* **Work order**
Repeat the data exactly, so that every line matches the original.

* **Stored data**
+---+

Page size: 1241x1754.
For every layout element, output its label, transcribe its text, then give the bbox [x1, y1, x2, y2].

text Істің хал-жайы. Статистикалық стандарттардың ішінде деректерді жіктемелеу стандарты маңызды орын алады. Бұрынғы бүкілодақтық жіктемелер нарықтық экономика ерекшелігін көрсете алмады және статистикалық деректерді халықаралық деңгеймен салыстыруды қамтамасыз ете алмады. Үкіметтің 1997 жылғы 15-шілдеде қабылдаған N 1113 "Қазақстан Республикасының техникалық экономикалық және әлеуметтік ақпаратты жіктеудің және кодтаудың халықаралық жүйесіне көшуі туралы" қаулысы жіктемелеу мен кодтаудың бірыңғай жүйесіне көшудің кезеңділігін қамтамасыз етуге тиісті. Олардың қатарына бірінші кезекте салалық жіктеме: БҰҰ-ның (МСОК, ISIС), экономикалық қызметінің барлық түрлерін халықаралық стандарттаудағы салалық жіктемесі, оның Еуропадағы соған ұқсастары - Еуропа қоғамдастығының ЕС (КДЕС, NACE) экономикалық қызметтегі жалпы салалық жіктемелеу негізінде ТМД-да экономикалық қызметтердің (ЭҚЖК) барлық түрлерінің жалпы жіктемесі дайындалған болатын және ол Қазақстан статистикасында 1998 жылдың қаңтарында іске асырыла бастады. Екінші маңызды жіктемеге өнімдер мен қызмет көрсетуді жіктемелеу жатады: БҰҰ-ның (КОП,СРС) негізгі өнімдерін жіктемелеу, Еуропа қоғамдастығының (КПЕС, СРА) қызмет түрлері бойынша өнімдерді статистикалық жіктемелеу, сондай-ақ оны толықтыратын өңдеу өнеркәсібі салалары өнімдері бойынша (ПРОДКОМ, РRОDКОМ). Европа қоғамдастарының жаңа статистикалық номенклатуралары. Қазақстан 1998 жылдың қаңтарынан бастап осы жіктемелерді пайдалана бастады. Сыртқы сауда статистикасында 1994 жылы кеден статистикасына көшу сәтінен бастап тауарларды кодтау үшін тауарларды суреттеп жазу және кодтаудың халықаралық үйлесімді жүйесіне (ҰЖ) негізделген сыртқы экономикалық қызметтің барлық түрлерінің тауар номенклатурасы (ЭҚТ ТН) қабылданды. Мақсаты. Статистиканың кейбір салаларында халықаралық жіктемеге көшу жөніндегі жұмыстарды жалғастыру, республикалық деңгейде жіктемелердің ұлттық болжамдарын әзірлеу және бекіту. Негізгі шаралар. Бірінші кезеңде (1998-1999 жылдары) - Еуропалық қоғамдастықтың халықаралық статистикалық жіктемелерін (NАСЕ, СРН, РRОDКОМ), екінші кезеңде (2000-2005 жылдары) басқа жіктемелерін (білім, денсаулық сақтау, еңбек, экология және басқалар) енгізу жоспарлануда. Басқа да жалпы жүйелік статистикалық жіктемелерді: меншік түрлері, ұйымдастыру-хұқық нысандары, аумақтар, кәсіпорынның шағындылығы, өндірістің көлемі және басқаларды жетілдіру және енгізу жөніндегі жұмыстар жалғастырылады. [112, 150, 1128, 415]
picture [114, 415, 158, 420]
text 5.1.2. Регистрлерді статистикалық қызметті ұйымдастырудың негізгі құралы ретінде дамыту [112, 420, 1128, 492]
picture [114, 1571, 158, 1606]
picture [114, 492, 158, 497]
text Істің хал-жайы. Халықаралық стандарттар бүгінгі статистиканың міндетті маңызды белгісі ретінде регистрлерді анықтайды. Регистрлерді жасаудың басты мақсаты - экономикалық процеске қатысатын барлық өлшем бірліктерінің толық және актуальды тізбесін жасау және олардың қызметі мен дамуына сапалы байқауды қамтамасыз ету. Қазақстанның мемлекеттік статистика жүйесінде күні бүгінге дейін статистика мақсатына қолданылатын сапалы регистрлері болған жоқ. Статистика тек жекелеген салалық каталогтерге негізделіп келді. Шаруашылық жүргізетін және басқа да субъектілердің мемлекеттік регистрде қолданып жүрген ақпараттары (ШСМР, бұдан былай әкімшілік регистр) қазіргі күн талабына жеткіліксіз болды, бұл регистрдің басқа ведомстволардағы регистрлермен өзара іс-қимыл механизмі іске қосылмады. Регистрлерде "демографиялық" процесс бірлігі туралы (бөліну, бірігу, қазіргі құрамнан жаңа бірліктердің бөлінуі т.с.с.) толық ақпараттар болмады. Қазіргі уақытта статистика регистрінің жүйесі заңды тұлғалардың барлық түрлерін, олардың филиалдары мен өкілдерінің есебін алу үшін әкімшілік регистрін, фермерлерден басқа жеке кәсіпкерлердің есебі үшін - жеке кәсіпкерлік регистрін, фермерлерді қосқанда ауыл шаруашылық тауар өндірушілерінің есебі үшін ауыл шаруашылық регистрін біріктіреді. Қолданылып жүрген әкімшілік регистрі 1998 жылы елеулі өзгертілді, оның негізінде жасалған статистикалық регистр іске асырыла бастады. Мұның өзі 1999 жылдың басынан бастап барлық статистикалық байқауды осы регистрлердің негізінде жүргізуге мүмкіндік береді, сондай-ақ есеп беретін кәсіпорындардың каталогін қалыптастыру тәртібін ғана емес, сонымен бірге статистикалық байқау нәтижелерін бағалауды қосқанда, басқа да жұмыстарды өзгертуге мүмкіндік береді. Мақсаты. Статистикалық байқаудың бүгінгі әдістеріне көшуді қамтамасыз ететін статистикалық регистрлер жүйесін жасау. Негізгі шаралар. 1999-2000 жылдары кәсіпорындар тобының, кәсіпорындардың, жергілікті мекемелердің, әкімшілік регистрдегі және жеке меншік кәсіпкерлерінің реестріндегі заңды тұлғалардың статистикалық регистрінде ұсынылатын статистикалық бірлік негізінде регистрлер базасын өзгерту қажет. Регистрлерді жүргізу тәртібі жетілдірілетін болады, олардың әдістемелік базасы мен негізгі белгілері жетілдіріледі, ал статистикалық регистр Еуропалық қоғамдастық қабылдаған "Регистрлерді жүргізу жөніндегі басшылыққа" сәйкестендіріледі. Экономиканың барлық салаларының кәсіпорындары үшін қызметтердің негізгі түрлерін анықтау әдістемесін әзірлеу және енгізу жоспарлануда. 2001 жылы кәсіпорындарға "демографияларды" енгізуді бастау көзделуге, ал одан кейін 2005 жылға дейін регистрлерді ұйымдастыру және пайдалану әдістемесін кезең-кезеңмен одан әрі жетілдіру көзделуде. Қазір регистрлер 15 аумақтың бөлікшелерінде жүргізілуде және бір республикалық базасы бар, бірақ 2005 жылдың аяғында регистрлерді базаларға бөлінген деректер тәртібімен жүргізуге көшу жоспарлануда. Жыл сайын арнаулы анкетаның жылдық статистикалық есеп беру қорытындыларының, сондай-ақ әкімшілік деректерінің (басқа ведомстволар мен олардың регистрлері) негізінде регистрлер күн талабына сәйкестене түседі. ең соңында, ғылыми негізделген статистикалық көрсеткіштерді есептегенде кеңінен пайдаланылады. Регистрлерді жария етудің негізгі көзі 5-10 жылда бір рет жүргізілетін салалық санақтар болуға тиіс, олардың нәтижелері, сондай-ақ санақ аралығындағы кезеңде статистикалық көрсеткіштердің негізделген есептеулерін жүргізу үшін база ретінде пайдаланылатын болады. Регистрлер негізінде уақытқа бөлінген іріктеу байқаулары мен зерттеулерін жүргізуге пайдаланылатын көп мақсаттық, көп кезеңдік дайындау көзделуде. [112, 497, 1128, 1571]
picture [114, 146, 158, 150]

+---+

* **Expected answer**
Page size: 1241x1754.
For every layout element, output its label, transcribe its text, then give the bbox [x1, y1, x2, y2].

text Істің хал-жайы. Статистикалық стандарттардың ішінде деректерді жіктемелеу стандарты маңызды орын алады. Бұрынғы бүкілодақтық жіктемелер нарықтық экономика ерекшелігін көрсете алмады және статистикалық деректерді халықаралық деңгеймен салыстыруды қамтамасыз ете алмады. Үкіметтің 1997 жылғы 15-шілдеде қабылдаған N 1113 "Қазақстан Республикасының техникалық экономикалық және әлеуметтік ақпаратты жіктеудің және кодтаудың халықаралық жүйесіне көшуі туралы" қаулысы жіктемелеу мен кодтаудың бірыңғай жүйесіне көшудің кезеңділігін қамтамасыз етуге тиісті. Олардың қатарына бірінші кезекте салалық жіктеме: БҰҰ-ның (МСОК, ISIС), экономикалық қызметінің барлық түрлерін халықаралық стандарттаудағы салалық жіктемесі, оның Еуропадағы соған ұқсастары - Еуропа қоғамдастығының ЕС (КДЕС, NACE) экономикалық қызметтегі жалпы салалық жіктемелеу негізінде ТМД-да экономикалық қызметтердің (ЭҚЖК) барлық түрлерінің жалпы жіктемесі дайындалған болатын және ол Қазақстан статистикасында 1998 жылдың қаңтарында іске асырыла бастады. Екінші маңызды жіктемеге өнімдер мен қызмет көрсетуді жіктемелеу жатады: БҰҰ-ның (КОП,СРС) негізгі өнімдерін жіктемелеу, Еуропа қоғамдастығының (КПЕС, СРА) қызмет түрлері бойынша өнімдерді статистикалық жіктемелеу, сондай-ақ оны толықтыратын өңдеу өнеркәсібі салалары өнімдері бойынша (ПРОДКОМ, РRОDКОМ). Европа қоғамдастарының жаңа статистикалық номенклатуралары. Қазақстан 1998 жылдың қаңтарынан бастап осы жіктемелерді пайдалана бастады. Сыртқы сауда статистикасында 1994 жылы кеден статистикасына көшу сәтінен бастап тауарларды кодтау үшін тауарларды суреттеп жазу және кодтаудың халықаралық үйлесімді жүйесіне (ҰЖ) негізделген сыртқы экономикалық қызметтің барлық түрлерінің тауар номенклатурасы (ЭҚТ ТН) қабылданды. Мақсаты. Статистиканың кейбір салаларында халықаралық жіктемеге көшу жөніндегі жұмыстарды жалғастыру, республикалық деңгейде жіктемелердің ұлттық болжамдарын әзірлеу және бекіту. Негізгі шаралар. Бірінші кезеңде (1998-1999 жылдары) - Еуропалық қоғамдастықтың халықаралық статистикалық жіктемелерін (NАСЕ, СРН, РRОDКОМ), екінші кезеңде (2000-2005 жылдары) басқа жіктемелерін (білім, денсаулық сақтау, еңбек, экология және басқалар) енгізу жоспарлануда. Басқа да жалпы жүйелік статистикалық жіктемелерді: меншік түрлері, ұйымдастыру-хұқық нысандары, аумақтар, кәсіпорынның шағындылығы, өндірістің көлемі және басқаларды жетілдіру және енгізу жөніндегі жұмыстар жалғастырылады. [112, 150, 1128, 415]
picture [114, 415, 158, 420]
text 5.1.2. Регистрлерді статистикалық қызметті ұйымдастырудың негізгі құралы ретінде дамыту [112, 420, 1128, 492]
picture [114, 1571, 158, 1606]
picture [114, 492, 158, 497]
text Істің хал-жайы. Халықаралық стандарттар бүгінгі статистиканың міндетті маңызды белгісі ретінде регистрлерді анықтайды. Регистрлерді жасаудың басты мақсаты - экономикалық процеске қатысатын барлық өлшем бірліктерінің толық және актуальды тізбесін жасау және олардың қызметі мен дамуына сапалы байқауды қамтамасыз ету. Қазақстанның мемлекеттік статистика жүйесінде күні бүгінге дейін статистика мақсатына қолданылатын сапалы регистрлері болған жоқ. Статистика тек жекелеген салалық каталогтерге негізделіп келді. Шаруашылық жүргізетін және басқа да субъектілердің мемлекеттік регистрде қолданып жүрген ақпараттары (ШСМР, бұдан былай әкімшілік регистр) қазіргі күн талабына жеткіліксіз болды, бұл регистрдің басқа ведомстволардағы регистрлермен өзара іс-қимыл механизмі іске қосылмады. Регистрлерде "демографиялық" процесс бірлігі туралы (бөліну, бірігу, қазіргі құрамнан жаңа бірліктердің бөлінуі т.с.с.) толық ақпараттар болмады. Қазіргі уақытта статистика регистрінің жүйесі заңды тұлғалардың барлық түрлерін, олардың филиалдары мен өкілдерінің есебін алу үшін әкімшілік регистрін, фермерлерден басқа жеке кәсіпкерлердің есебі үшін - жеке кәсіпкерлік регистрін, фермерлерді қосқанда ауыл шаруашылық тауар өндірушілерінің есебі үшін ауыл шаруашылық регистрін біріктіреді. Қолданылып жүрген әкімшілік регистрі 1998 жылы елеулі өзгертілді, оның негізінде жасалған статистикалық регистр іске асырыла бастады. Мұның өзі 1999 жылдың басынан бастап барлық статистикалық байқауды осы регистрлердің негізінде жүргізуге мүмкіндік береді, сондай-ақ есеп беретін кәсіпорындардың каталогін қалыптастыру тәртібін ғана емес, сонымен бірге статистикалық байқау нәтижелерін бағалауды қосқанда, басқа да жұмыстарды өзгертуге мүмкіндік береді. Мақсаты. Статистикалық байқаудың бүгінгі әдістеріне көшуді қамтамасыз ететін статистикалық регистрлер жүйесін жасау. Негізгі шаралар. 1999-2000 жылдары кәсіпорындар тобының, кәсіпорындардың, жергілікті мекемелердің, әкімшілік регистрдегі және жеке меншік кәсіпкерлерінің реестріндегі заңды тұлғалардың статистикалық регистрінде ұсынылатын статистикалық бірлік негізінде регистрлер базасын өзгерту қажет. Регистрлерді жүргізу тәртібі жетілдірілетін болады, олардың әдістемелік базасы мен негізгі белгілері жетілдіріледі, ал статистикалық регистр Еуропалық қоғамдастық қабылдаған "Регистрлерді жүргізу жөніндегі басшылыққа" сәйкестендіріледі. Экономиканың барлық салаларының кәсіпорындары үшін қызметтердің негізгі түрлерін анықтау әдістемесін әзірлеу және енгізу жоспарлануда. 2001 жылы кәсіпорындарға "демографияларды" енгізуді бастау көзделуге, ал одан кейін 2005 жылға дейін регистрлерді ұйымдастыру және пайдалану әдістемесін кезең-кезеңмен одан әрі жетілдіру көзделуде. Қазір регистрлер 15 аумақтың бөлікшелерінде жүргізілуде және бір республикалық базасы бар, бірақ 2005 жылдың аяғында регистрлерді базаларға бөлінген деректер тәртібімен жүргізуге көшу жоспарлануда. Жыл сайын арнаулы анкетаның жылдық статистикалық есеп беру қорытындыларының, сондай-ақ әкімшілік деректерінің (басқа ведомстволар мен олардың регистрлері) негізінде регистрлер күн талабына сәйкестене түседі. ең соңында, ғылыми негізделген статистикалық көрсеткіштерді есептегенде кеңінен пайдаланылады. Регистрлерді жария етудің негізгі көзі 5-10 жылда бір рет жүргізілетін салалық санақтар болуға тиіс, олардың нәтижелері, сондай-ақ санақ аралығындағы кезеңде статистикалық көрсеткіштердің негізделген есептеулерін жүргізу үшін база ретінде пайдаланылатын болады. Регистрлер негізінде уақытқа бөлінген іріктеу байқаулары мен зерттеулерін жүргізуге пайдаланылатын көп мақсаттық, көп кезеңдік дайындау көзделуде. [112, 497, 1128, 1571]
picture [114, 146, 158, 150]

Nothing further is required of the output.